**Petunjuk Tugas**
Tulis ulang semua baris di bawah ini sebagai CSV dua kolom bernama teks dan jawaban, dengan satu baris CSV untuk setiap baris. Letakkan tiap nilai dalam satu kolom bertanda petik ganda, dan ganti setiap jeda baris di dalamnya dengan spasi.

**Bahan yang Disediakan**
++++++++++

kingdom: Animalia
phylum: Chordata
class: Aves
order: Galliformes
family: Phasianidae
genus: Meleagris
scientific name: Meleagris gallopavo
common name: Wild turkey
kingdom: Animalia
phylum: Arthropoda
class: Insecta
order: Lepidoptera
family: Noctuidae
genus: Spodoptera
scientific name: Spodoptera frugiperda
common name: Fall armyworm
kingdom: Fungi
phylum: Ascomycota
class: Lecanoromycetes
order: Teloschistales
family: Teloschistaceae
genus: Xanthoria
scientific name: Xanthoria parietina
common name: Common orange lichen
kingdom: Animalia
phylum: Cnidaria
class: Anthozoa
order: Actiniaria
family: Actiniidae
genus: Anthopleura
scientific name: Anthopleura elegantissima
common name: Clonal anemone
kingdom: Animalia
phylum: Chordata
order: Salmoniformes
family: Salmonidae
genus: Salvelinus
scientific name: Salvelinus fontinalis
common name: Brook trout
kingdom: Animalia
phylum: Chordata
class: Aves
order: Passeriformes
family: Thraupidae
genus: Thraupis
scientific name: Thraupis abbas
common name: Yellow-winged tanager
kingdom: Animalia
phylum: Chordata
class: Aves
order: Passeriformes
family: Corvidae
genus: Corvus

++++++++++

**Penyelesaian Soal**
teks,jawaban
"kingdom:","Animalia"
"phylum:","Chordata"
"class:","Aves"
"order:","Galliformes"
"family:","Phasianidae"
"genus:","Meleagris"
"scientific name:","Meleagris gallopavo"
"common name:","Wild turkey"
"kingdom:","Animalia"
"phylum:","Arthropoda"
"class:","Insecta"
"order:","Lepidoptera"
"family:","Noctuidae"
"genus:","Spodoptera"
"scientific name:","Spodoptera frugiperda"
"common name:","Fall armyworm"
"kingdom:","Fungi"
"phylum:","Ascomycota"
"class:","Lecanoromycetes"
"order:","Teloschistales"
"family:","Teloschistaceae"
"genus:","Xanthoria"
"scientific name:","Xanthoria parietina"
"common name:","Common orange lichen"
"kingdom:","Animalia"
"phylum:","Cnidaria"
"class:","Anthozoa"
"order:","Actiniaria"
"family:","Actiniidae"
"genus:","Anthopleura"
"scientific name:","Anthopleura elegantissima"
"common name:","Clonal anemone"
"kingdom:","Animalia"
"phylum:","Chordata"
"order:","Salmoniformes"
"family:","Salmonidae"
"genus:","Salvelinus"
"scientific name:","Salvelinus fontinalis"
"common name:","Brook trout"
"kingdom:","Animalia"
"phylum:","Chordata"
"class:","Aves"
"order:","Passeriformes"
"family:","Thraupidae"
"genus:","Thraupis"
"scientific name:","Thraupis abbas"
"common name:","Yellow-winged tanager"
"kingdom:","Animalia"
"phylum:","Chordata"
"class:","Aves"
"order:","Passeriformes"
"family:","Corvidae"
"genus:","Corvus"